• Описание задания
Перепишите фрагмент текста об азиатских цивилизациях от «Таким образом, на» до «реальное положение вещей.», заменив «экспансию» на «расширение».

• Фрагмент текста
....................
Таким образом, на рубеже Нового времени перед азиатскими цивилизациями стояли сложные исторические задачи - военная революция и политическая централизация - создание эффективного, регулярного государства, способного на экспансию и дающего безопасность; преодоление религиозной дефрагментации и национальная консолидация; создание сложного дифференцированного общества и развитие социального контроля; преодоление экономического и демографического кризиса. Конкретное развитие процессов перехода и модернизации определялось, с одной стороны, воздействием цивилизационно-культурной матрицы, а с другой - чередой субъективных факторов, событий и отношений, которые определили реальное положение вещей.
....................
[Данные ключевых точек для каждого объекта]
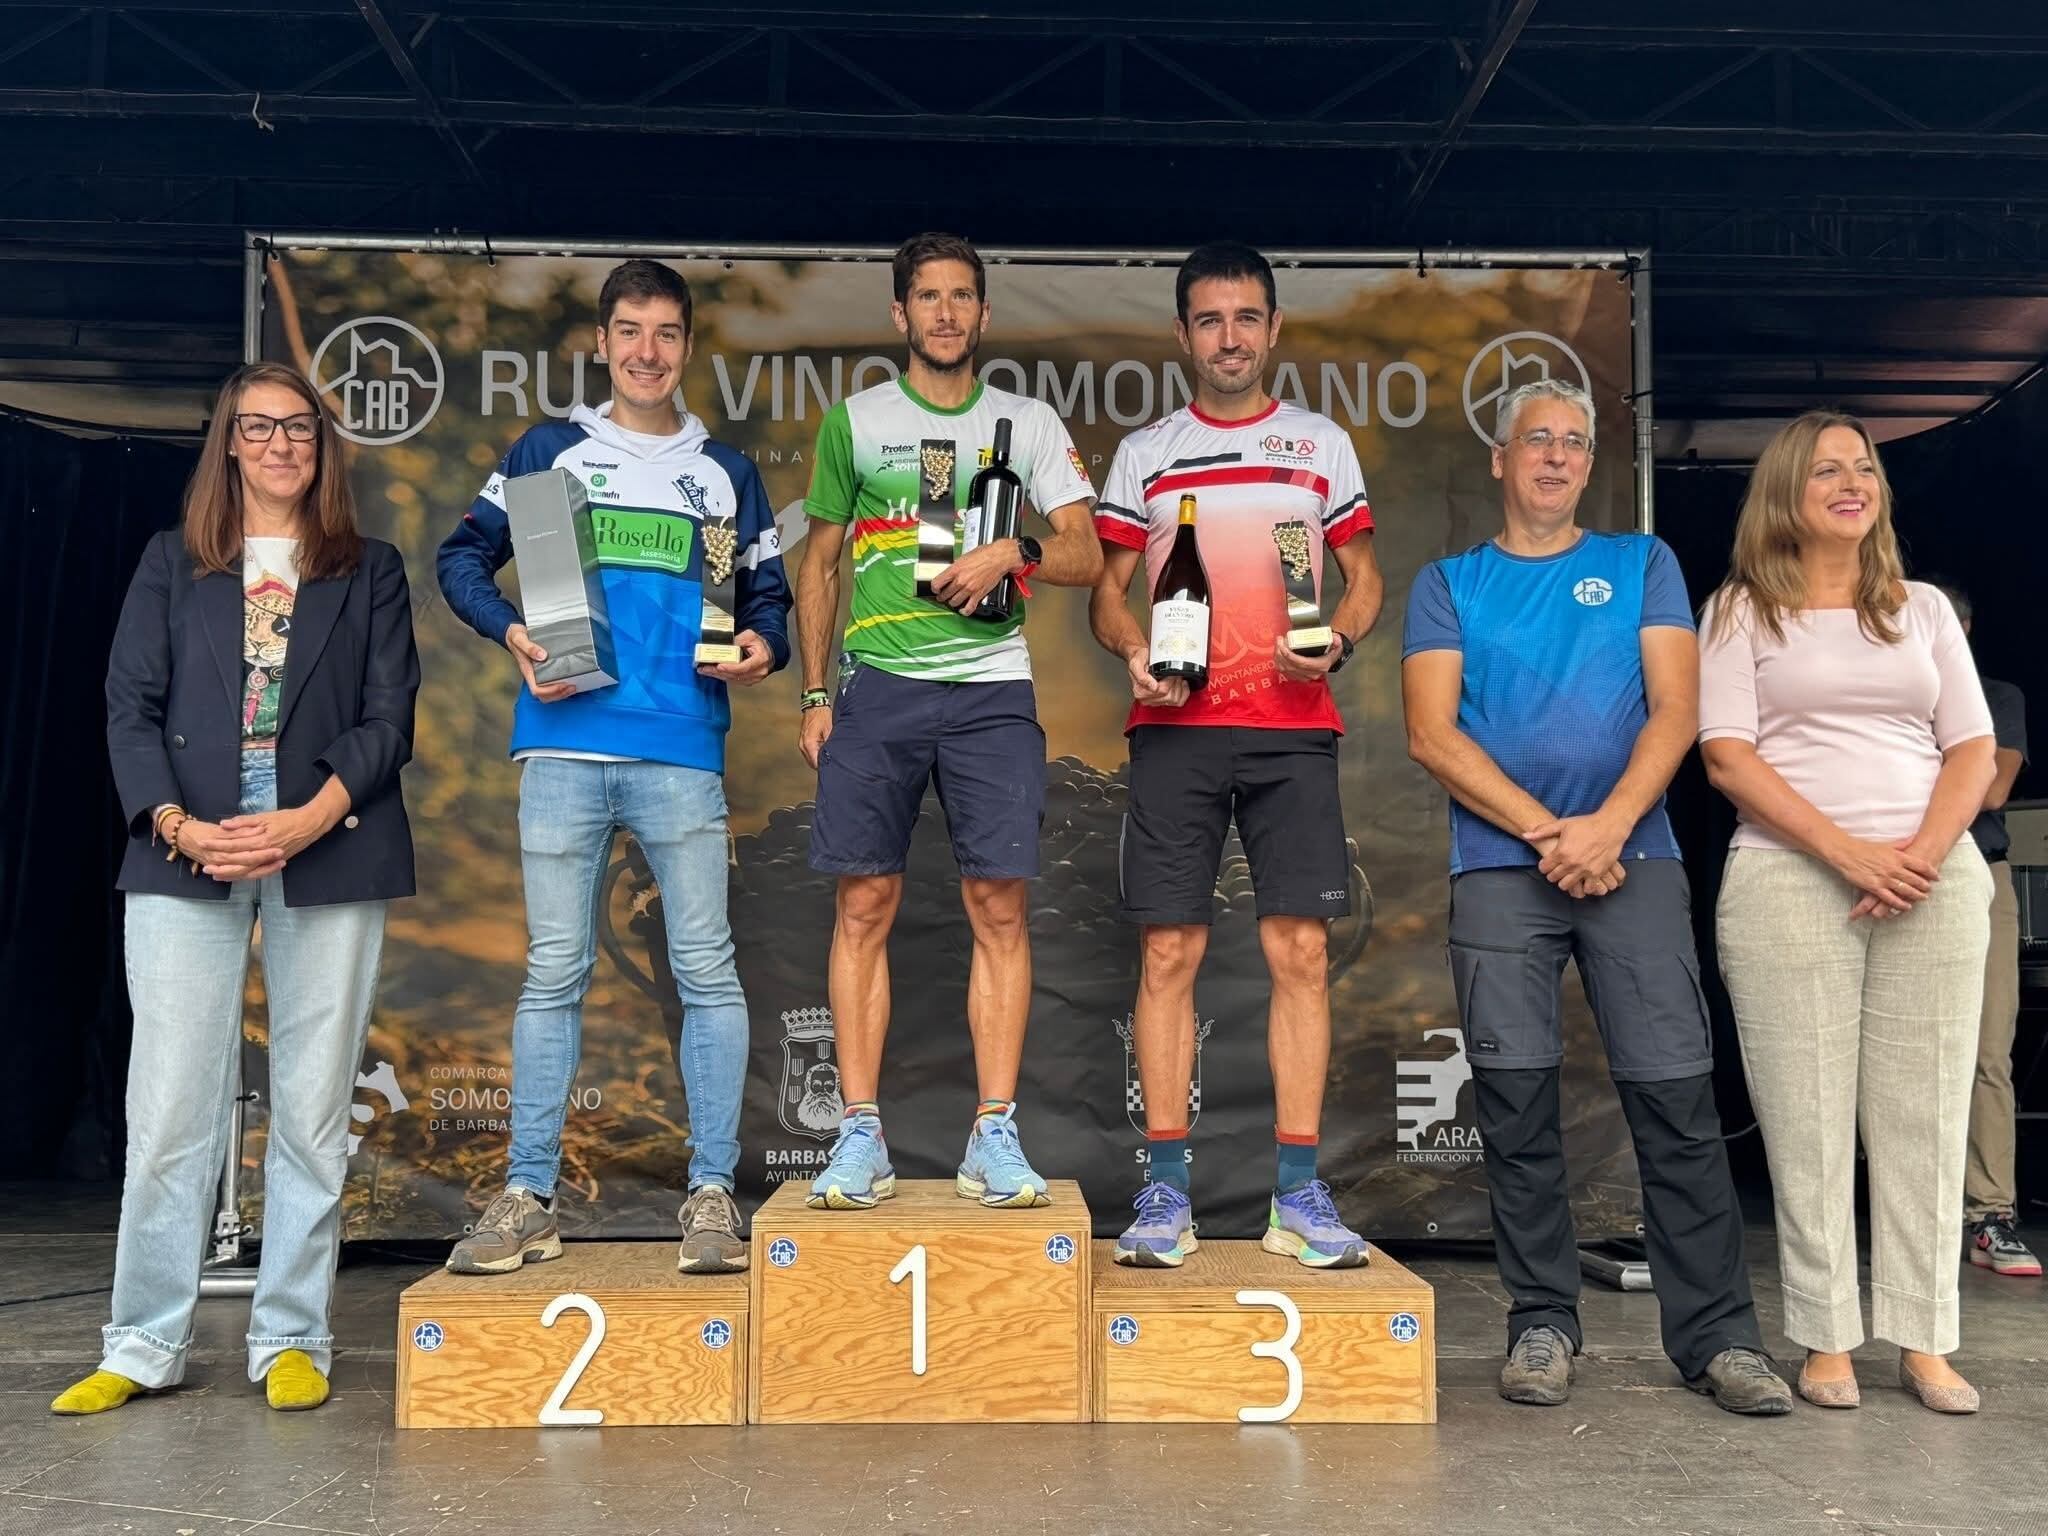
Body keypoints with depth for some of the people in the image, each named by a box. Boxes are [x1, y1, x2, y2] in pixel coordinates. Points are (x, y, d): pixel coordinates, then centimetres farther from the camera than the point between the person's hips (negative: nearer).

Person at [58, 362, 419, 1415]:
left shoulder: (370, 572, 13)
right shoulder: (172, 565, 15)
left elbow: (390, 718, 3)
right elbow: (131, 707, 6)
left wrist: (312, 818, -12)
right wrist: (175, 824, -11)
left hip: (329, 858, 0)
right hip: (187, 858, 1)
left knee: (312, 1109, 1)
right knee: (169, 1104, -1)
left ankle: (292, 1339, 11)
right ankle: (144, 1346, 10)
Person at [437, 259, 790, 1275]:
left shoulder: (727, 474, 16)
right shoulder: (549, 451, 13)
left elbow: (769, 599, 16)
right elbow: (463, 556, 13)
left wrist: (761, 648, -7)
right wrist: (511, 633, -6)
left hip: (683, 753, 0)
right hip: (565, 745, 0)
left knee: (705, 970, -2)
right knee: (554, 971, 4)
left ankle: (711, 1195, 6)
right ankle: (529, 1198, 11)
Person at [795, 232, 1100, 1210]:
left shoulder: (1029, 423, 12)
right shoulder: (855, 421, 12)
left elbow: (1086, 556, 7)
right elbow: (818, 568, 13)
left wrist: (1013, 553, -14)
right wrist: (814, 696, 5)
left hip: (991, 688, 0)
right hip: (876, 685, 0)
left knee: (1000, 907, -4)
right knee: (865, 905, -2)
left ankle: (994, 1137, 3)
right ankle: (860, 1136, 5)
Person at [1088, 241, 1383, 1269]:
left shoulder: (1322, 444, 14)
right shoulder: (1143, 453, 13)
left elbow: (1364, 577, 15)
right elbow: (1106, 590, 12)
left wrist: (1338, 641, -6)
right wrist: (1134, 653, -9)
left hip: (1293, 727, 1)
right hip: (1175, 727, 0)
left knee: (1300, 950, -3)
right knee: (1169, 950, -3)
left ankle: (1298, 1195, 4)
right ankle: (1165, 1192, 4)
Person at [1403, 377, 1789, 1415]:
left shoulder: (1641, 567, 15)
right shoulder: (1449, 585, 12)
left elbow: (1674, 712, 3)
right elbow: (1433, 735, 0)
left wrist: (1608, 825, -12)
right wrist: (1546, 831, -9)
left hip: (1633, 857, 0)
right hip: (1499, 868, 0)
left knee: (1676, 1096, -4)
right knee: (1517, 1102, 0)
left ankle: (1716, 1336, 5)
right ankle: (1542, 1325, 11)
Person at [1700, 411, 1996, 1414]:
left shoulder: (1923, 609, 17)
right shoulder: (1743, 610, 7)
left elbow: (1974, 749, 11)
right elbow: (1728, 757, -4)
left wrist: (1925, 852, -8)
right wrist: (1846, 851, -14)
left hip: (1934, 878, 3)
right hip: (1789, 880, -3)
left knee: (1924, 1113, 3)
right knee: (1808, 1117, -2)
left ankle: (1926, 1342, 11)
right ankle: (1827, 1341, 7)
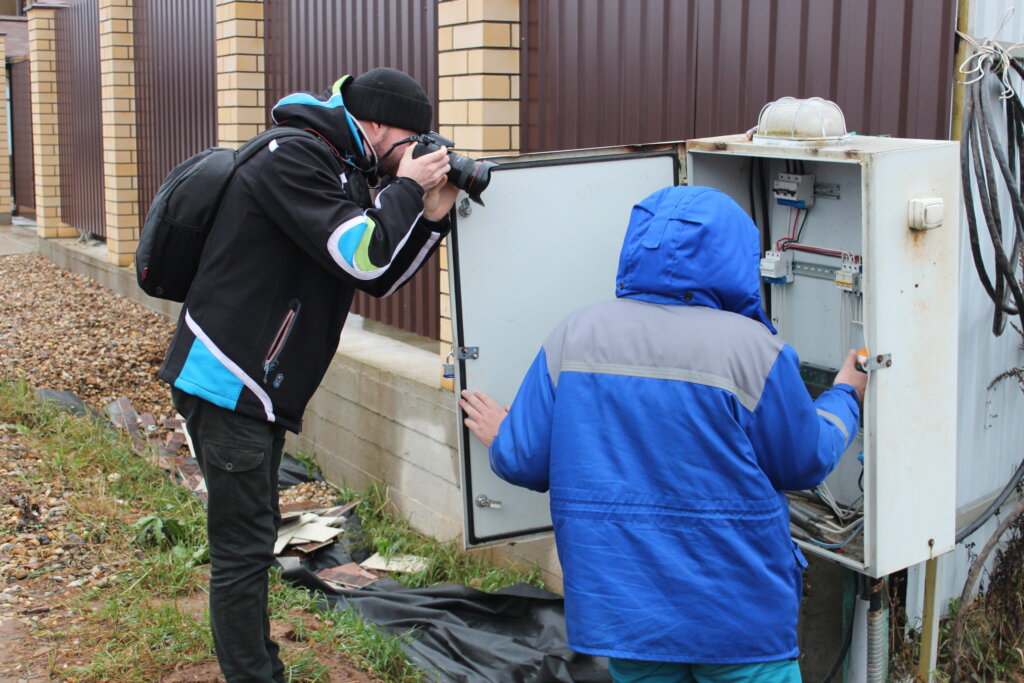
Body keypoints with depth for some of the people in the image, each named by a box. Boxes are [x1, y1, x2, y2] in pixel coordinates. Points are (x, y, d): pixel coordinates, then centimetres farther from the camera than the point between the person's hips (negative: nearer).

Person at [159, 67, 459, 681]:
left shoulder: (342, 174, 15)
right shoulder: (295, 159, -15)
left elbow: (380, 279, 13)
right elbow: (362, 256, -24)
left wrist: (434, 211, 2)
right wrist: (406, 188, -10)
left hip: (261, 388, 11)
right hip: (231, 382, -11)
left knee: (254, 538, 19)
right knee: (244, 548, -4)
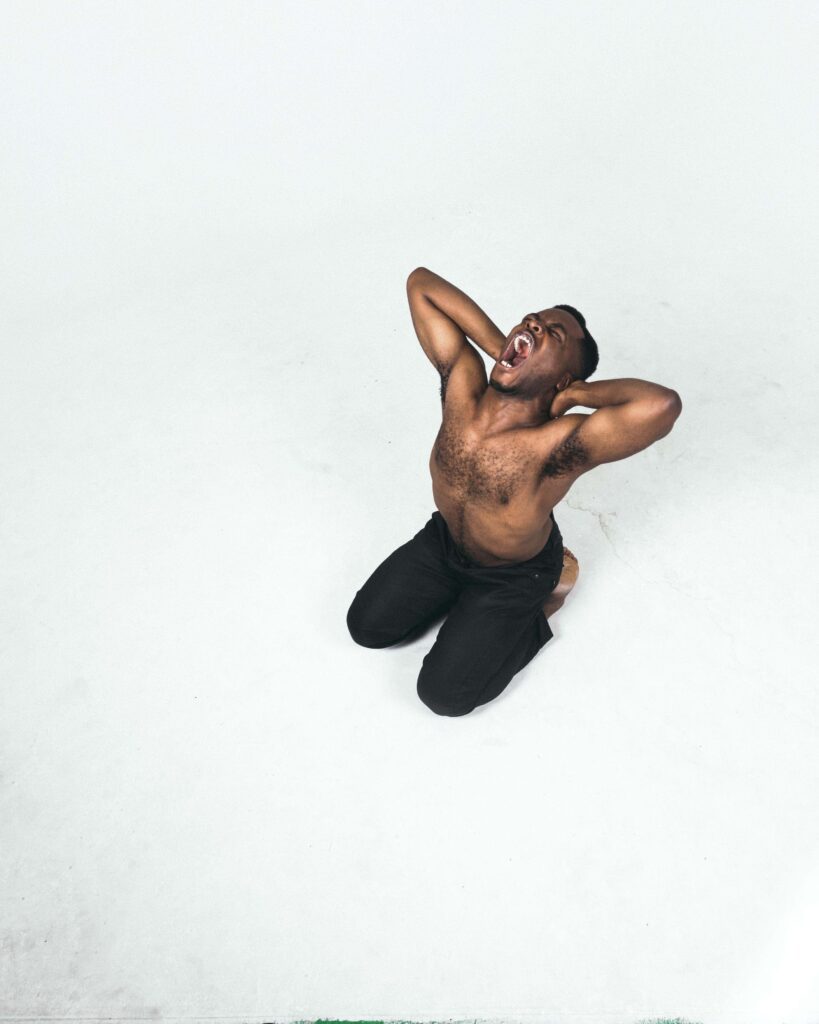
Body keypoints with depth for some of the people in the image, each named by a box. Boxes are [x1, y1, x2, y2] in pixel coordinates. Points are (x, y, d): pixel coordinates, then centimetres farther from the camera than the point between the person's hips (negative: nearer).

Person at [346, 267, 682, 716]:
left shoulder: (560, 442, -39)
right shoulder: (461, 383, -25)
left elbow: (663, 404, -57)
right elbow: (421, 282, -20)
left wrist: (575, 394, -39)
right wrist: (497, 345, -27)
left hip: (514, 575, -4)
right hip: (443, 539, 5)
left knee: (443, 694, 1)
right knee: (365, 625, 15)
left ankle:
....................
• Поле ответа
Таким образом, на рубеже Нового времени перед азиатскими цивилизациями стояли сложные исторические задачи - военная революция и политическая централизация - создание эффективного, регулярного государства, способного на расширение и дающего безопасность; преодоление религиозной дефрагментации и национальная консолидация; создание сложного дифференцированного общества и развитие социального контроля; преодоление экономического и демографического кризиса. Конкретное развитие процессов перехода и модернизации определялось, с одной стороны, воздействием цивилизационно-культурной матрицы, а с другой - чередой субъективных факторов, событий и отношений, которые определили реальное положение вещей.